(Revision tracking records)
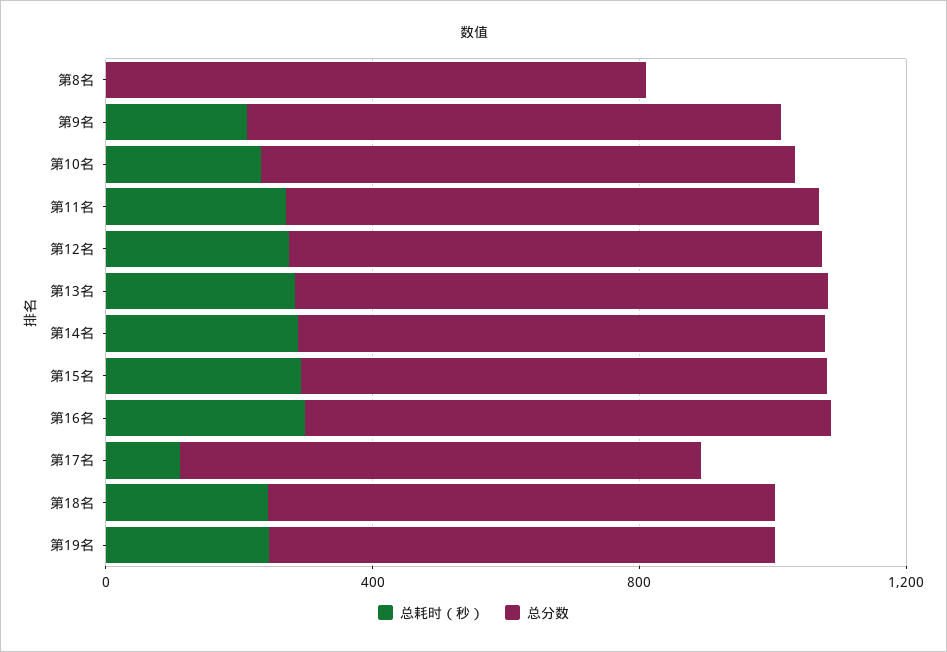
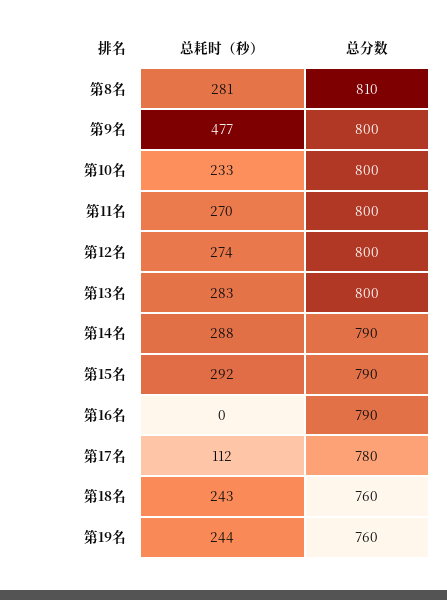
总耗时（秒）, 第8名: 0 -> 281
总耗时（秒）, 第9名: 200 -> 477
总耗时（秒）, 第16名: 300 -> 0

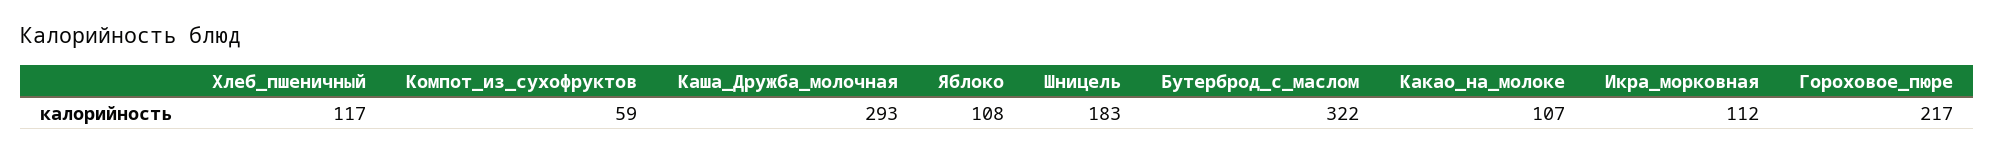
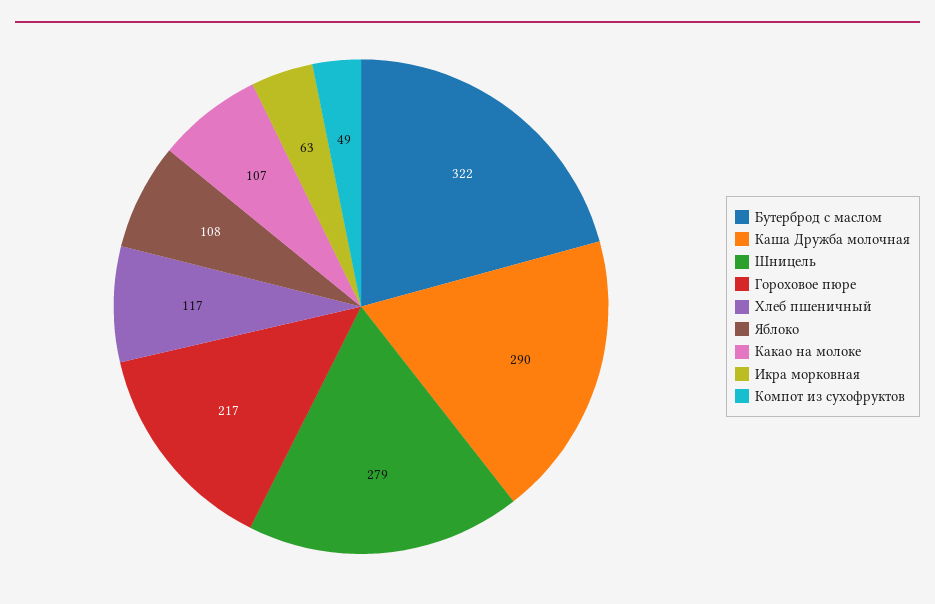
Компот_из_сухофруктов: 59 -> 49
Каша_Дружба_молочная: 293 -> 290
Шницель: 183 -> 279
Икра_морковная: 112 -> 63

→ Your instructions
Produce an exact repeat of the lines from the one containing "Компот_из_сухофруктов: 59 -> 49" through the last line of the data, and nothing more.

→ Solution to this task
Компот_из_сухофруктов: 59 -> 49
Каша_Дружба_молочная: 293 -> 290
Шницель: 183 -> 279
Икра_морковная: 112 -> 63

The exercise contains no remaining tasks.